With loans and solar panels from China, the massive solar park has been opened a year and is already powering the surrounding areas. Now the Chinese supplier is pushing for an expansion.
CAUCHARI — Driving across the border with Chile into the northwest Argentine department of Susques, you may spot what looks like a black mass in the distance. Arriving at a 4,000-meter altitude in the municipality of Cauchari, what comes into view instead is an assembly of 960,000 solar panels. It is the world's highest photovoltaic (PV) park, which is also the second biggest solar energy facility in Latin America, after Mexico's Aguascalientes plant.

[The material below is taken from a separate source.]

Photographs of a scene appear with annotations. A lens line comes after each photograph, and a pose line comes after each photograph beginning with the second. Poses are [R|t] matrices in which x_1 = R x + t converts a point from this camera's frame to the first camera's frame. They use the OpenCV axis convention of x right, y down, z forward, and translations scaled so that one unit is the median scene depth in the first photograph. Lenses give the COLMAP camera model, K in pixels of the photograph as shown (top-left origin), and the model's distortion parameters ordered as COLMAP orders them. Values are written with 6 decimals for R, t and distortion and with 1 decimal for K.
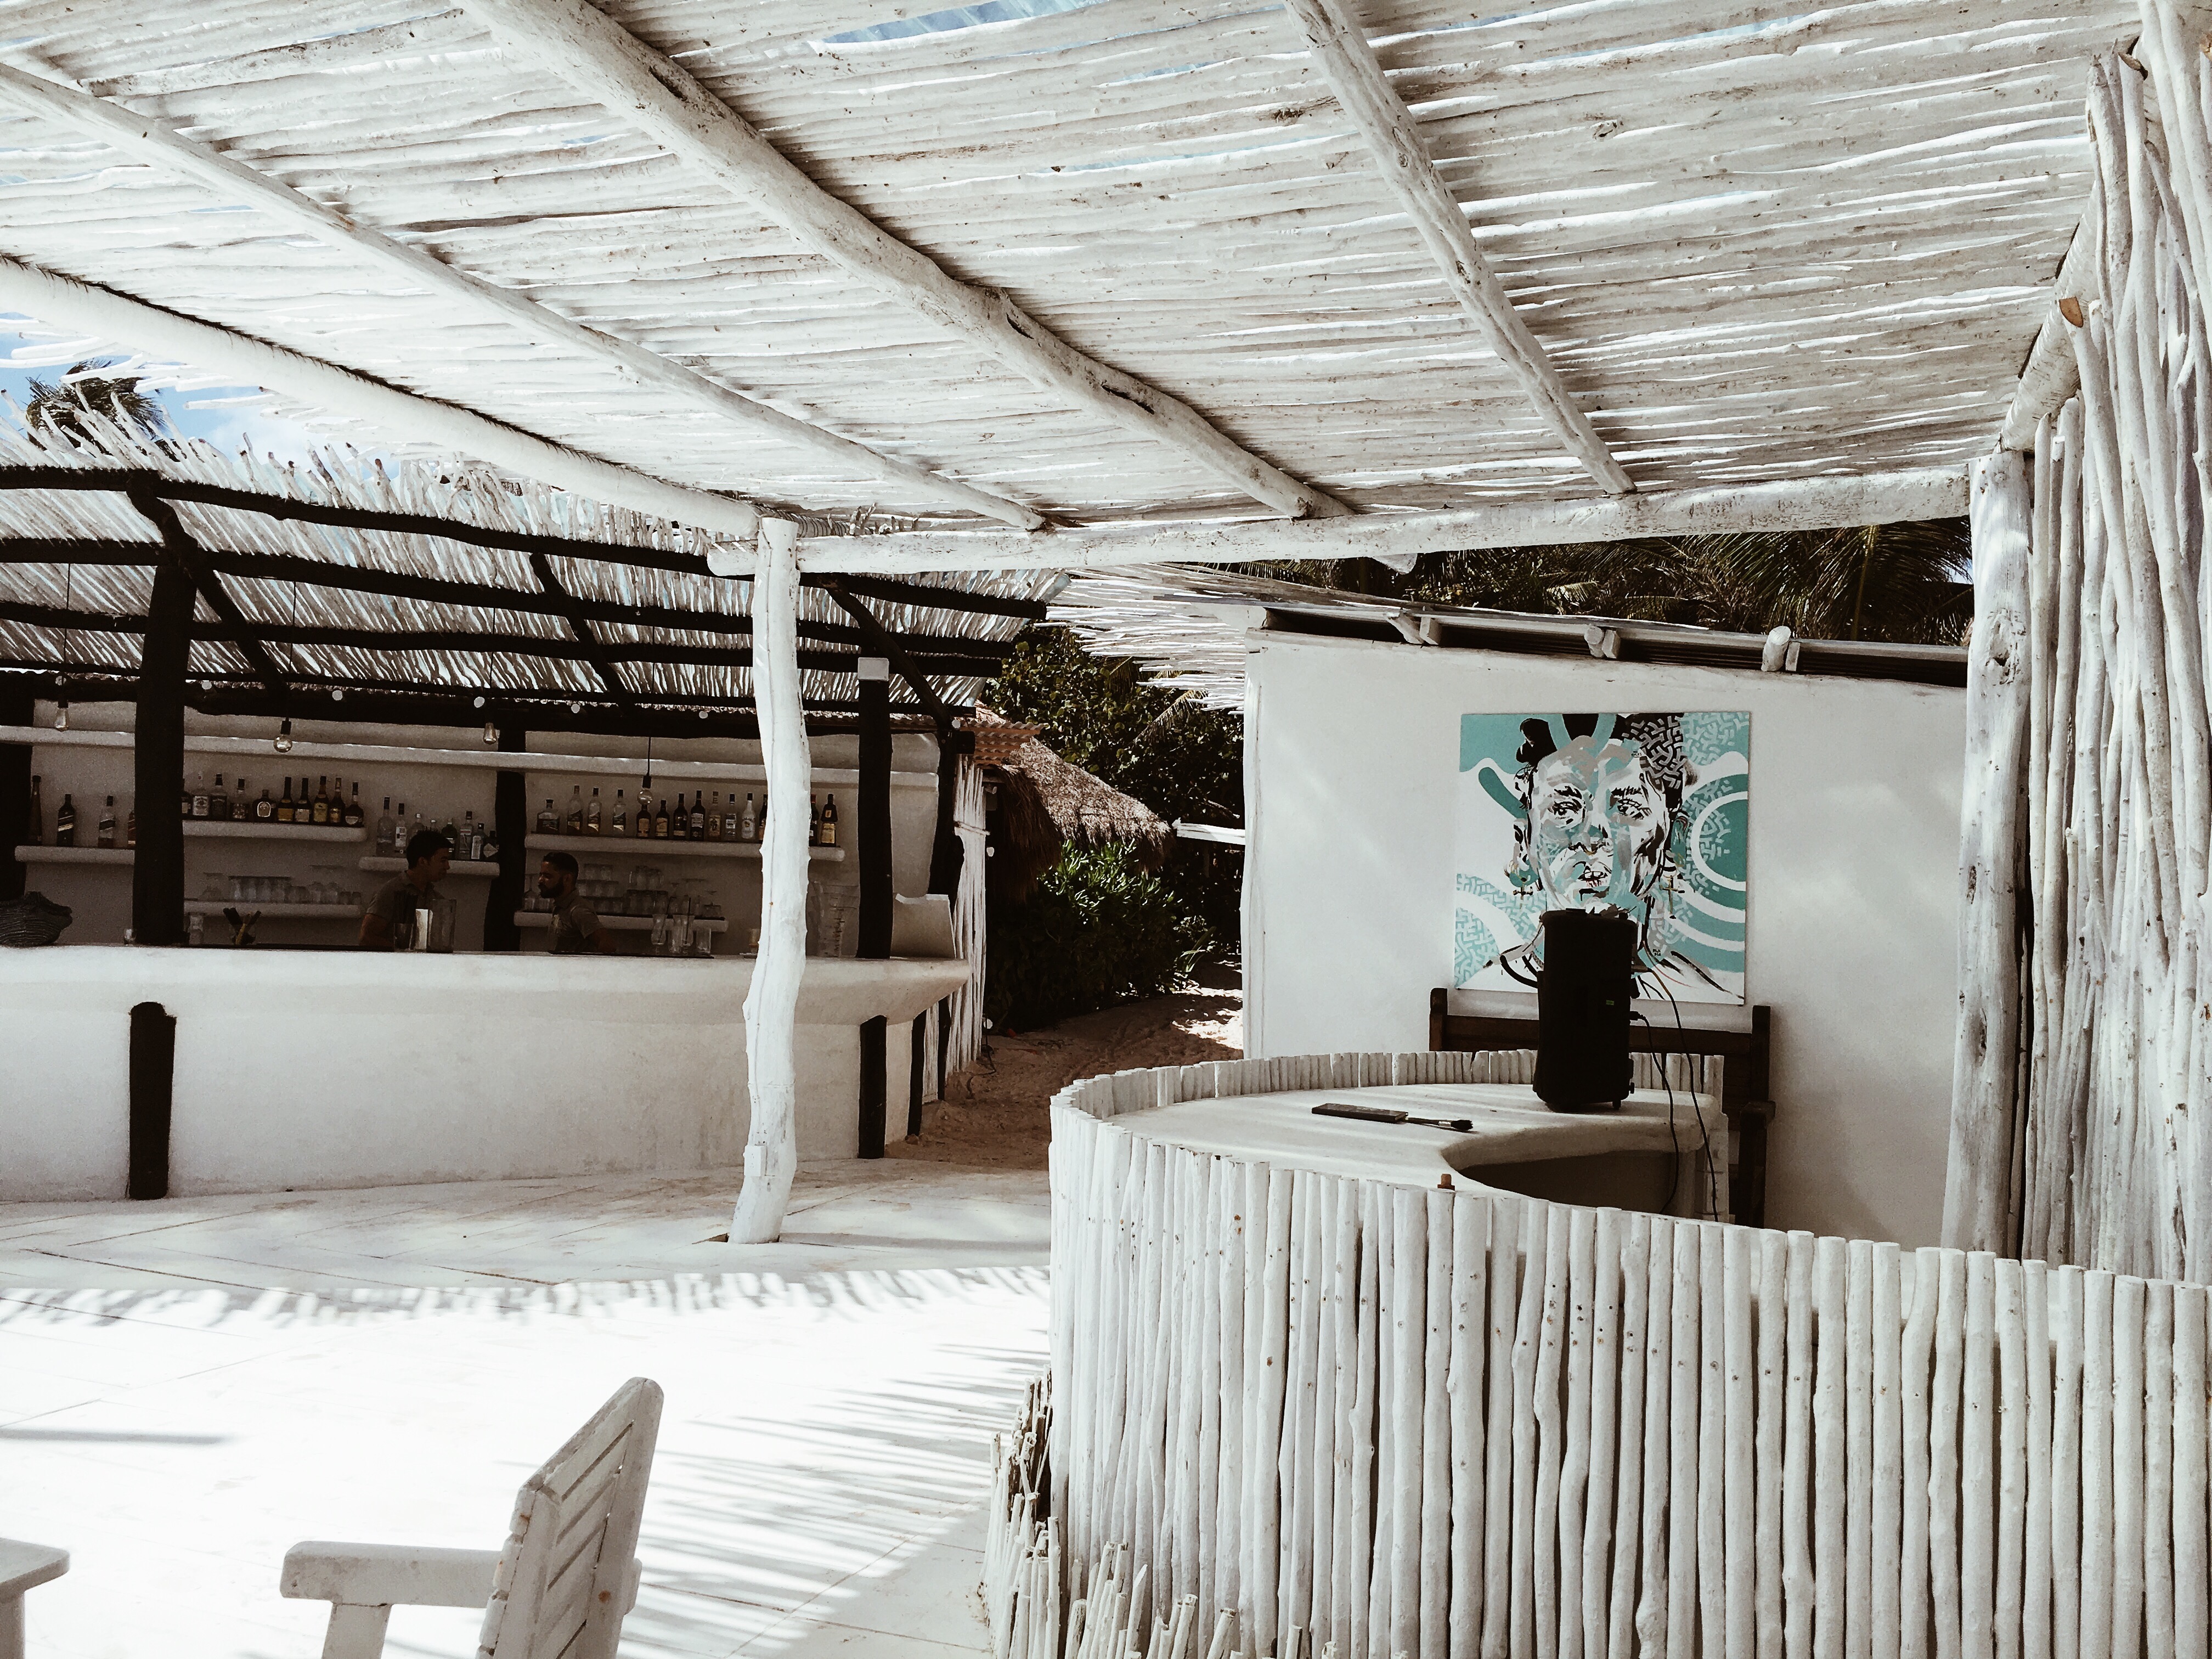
lens RADIAL K [[1881.9, 0, 1106.0], [0, 1881.9, 829.5], [0, 0, 1]] dist [0.101405, 0.005162]
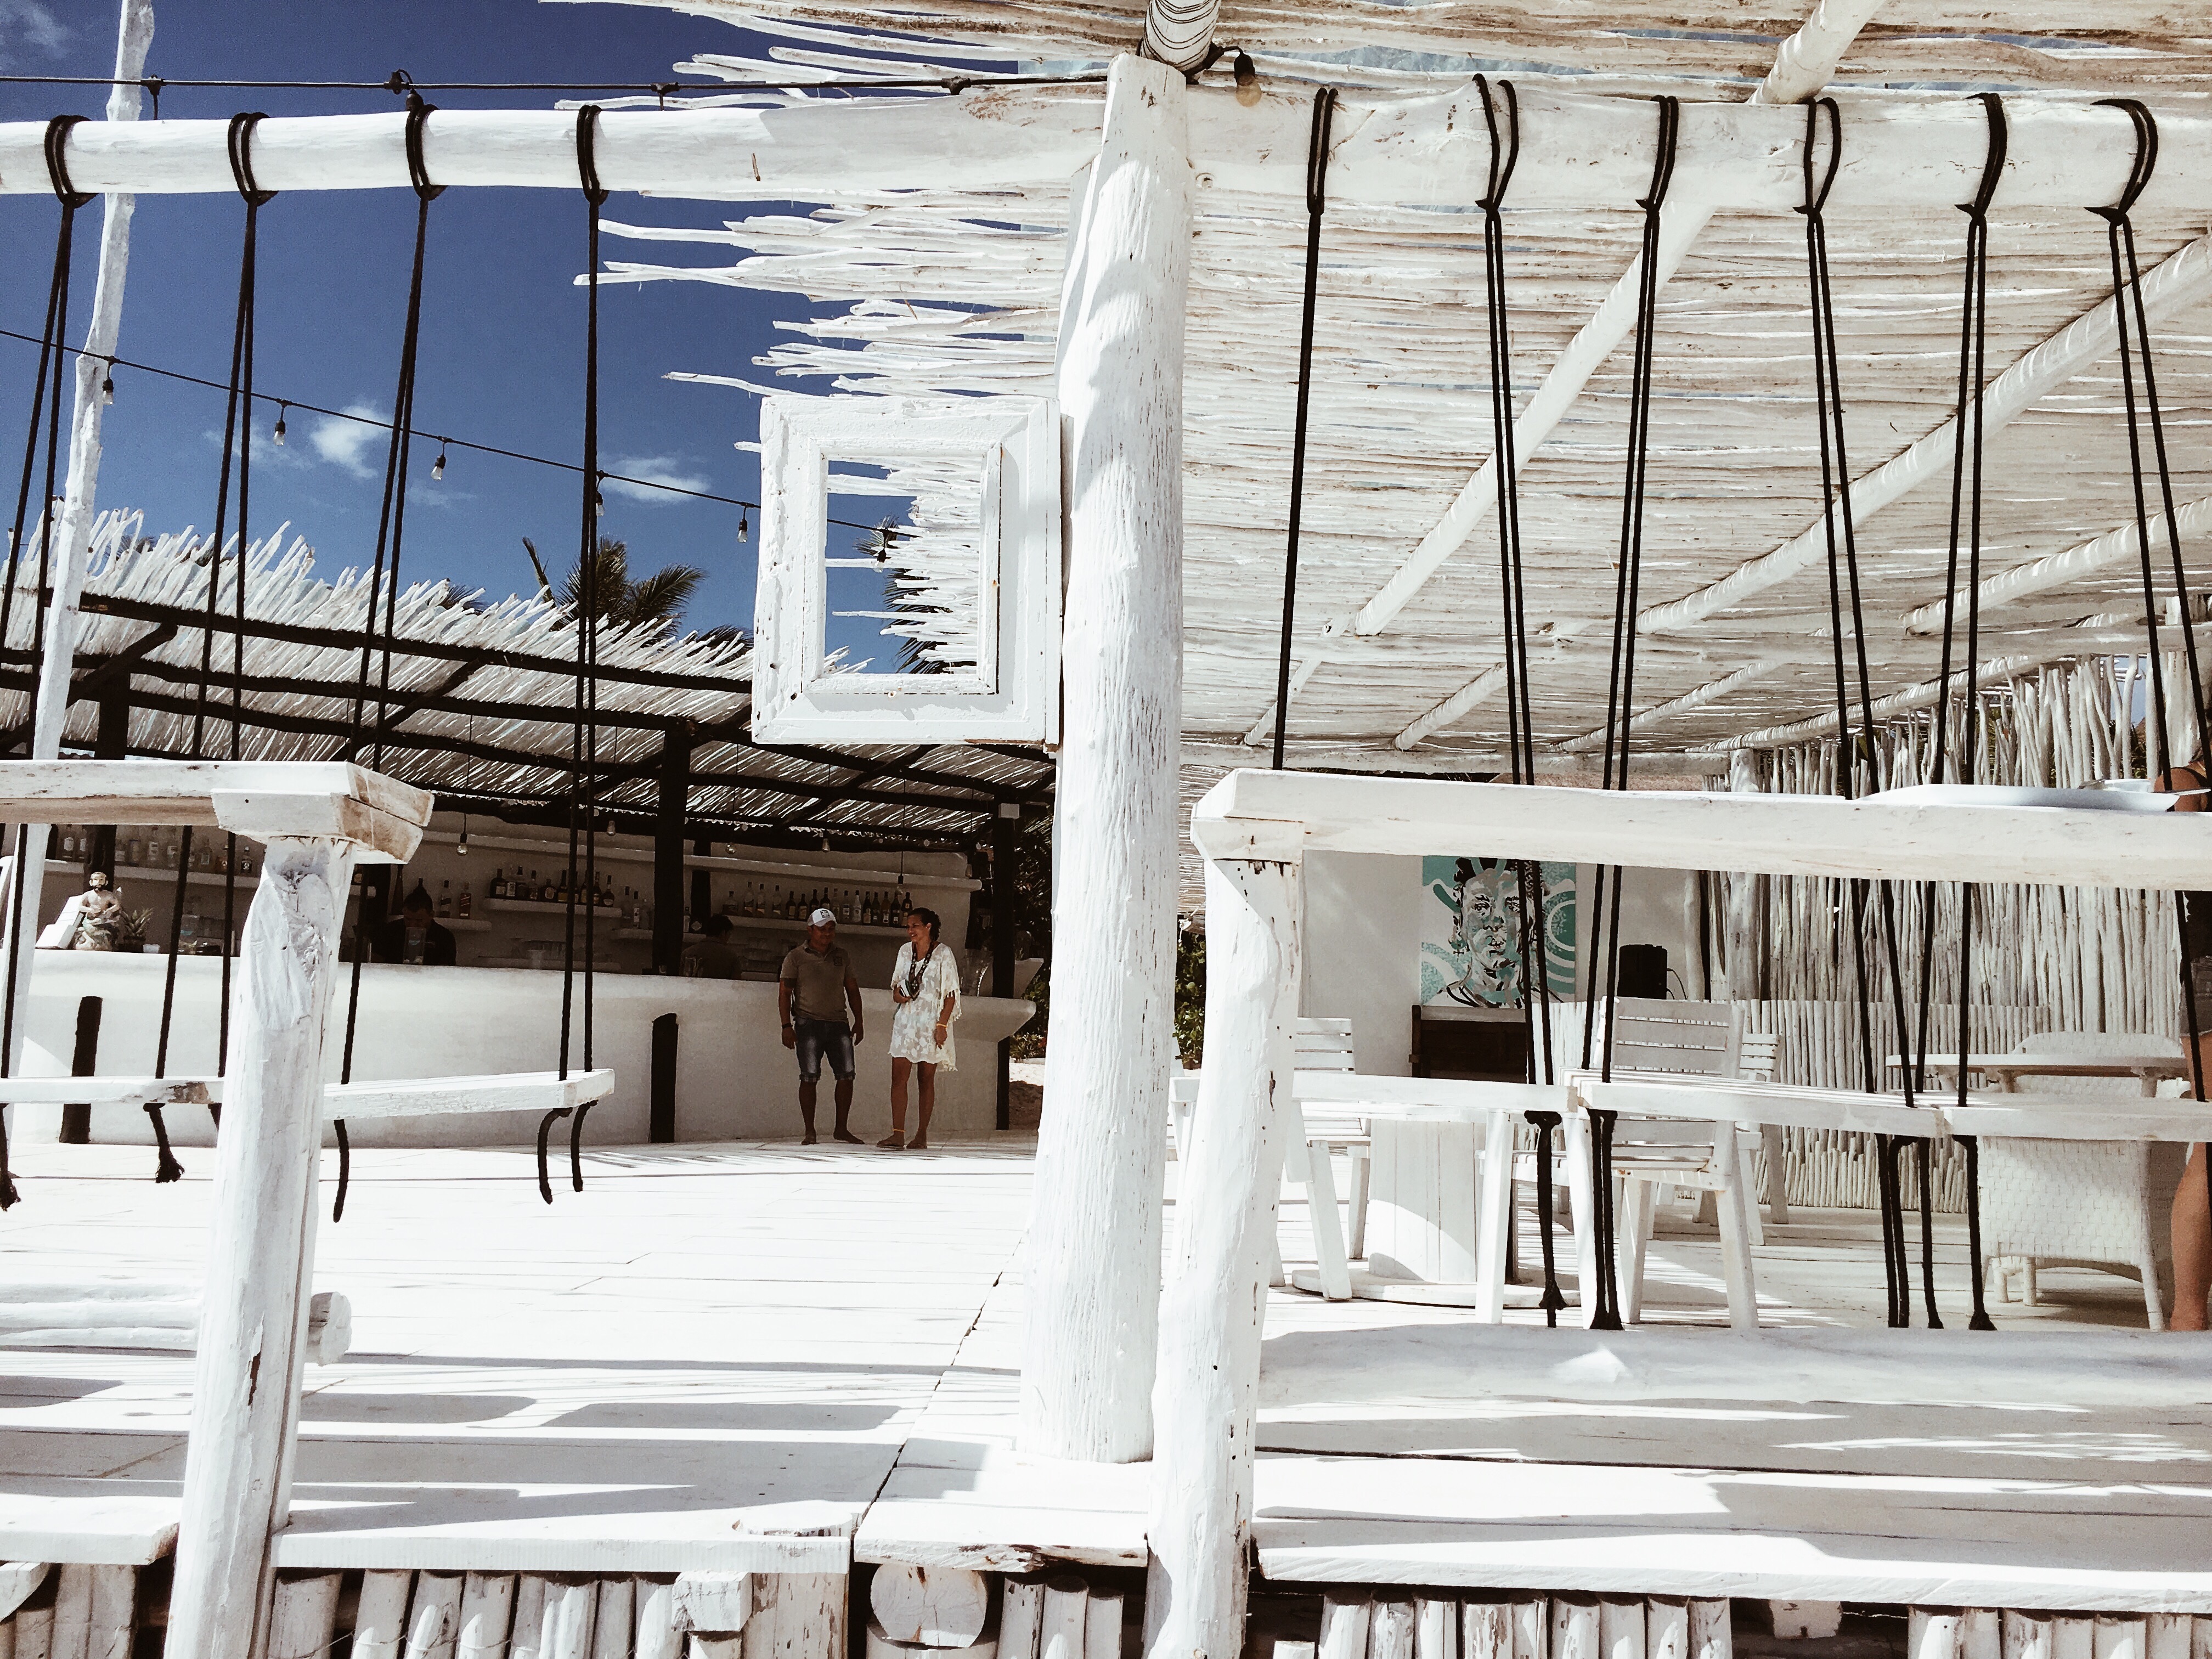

Spread over 800 hectares in an arid landscape, the Cauchari park has been operating for a year, and has so far turned sunshine into 315 megawatts of electricity, enough to power the local provincial capital of Jujuy through the national grid.
It has also generated some $50 million for the province, which Governor Gerardo Morales has allocated to building 239 schools.
Abundant sunshine, low temperatures
The physicist Martín Albornoz says Cauchari, which means "link to the sun," is exposed to the best solar radiation anywhere. The area has 260 days of sunshine, with no smog and relatively low temperatures, which helps keep the panels in optimal conditions.
Its construction began with a loan of more than $331 million from China's Eximbank, which allowed the purchase of panels made in Shanghai. They arrived in Buenos Aires in 2,500 containers and were later trucked a considerable distance to the site in Cauchari . This was a titanic project that required 1,200 builders and 10-ton cranes, but will save some 780,000 tons of CO2 emissions a year.
It is now run by 60 technicians. Its panels, with a 25-year guarantee, follow the sun's path and are cleaned twice a year. The plant is expected to have a service life of 40 years. Its choice of location was based on power lines traced in the 1990s to export power to Chile, now fed by the park.
Chinese engineers working in an office at the Cauchari park
Chinese want to expand
The plant belongs to the public-sector firm Jemse (Jujuy Energía y Minería), created in 2011 by the province's then governor Eduardo Fellner. Jemse's president, Felipe Albornoz, says that once Chinese credits are repaid in 20 years, Cauchari will earn the province $600 million.
The Argentine Energy ministry must now decide on the park's proposed expansion. The Chinese would pay in $200 million, which will help install 400,000 additional panels and generate enough power for the entire province of Jujuy.
The park's CEO, Guillermo Hoerth, observes that state policies are key to turning Jujuy into a green province. "We must change the production model. The world is rapidly cutting fossil fuel emissions. This is a great opportunity," Hoerth says.
The province's energy chief, Mario Pizarro, says in turn that Susques and three other provincial districts are already self-sufficient with clean energy, and three other districts would soon follow.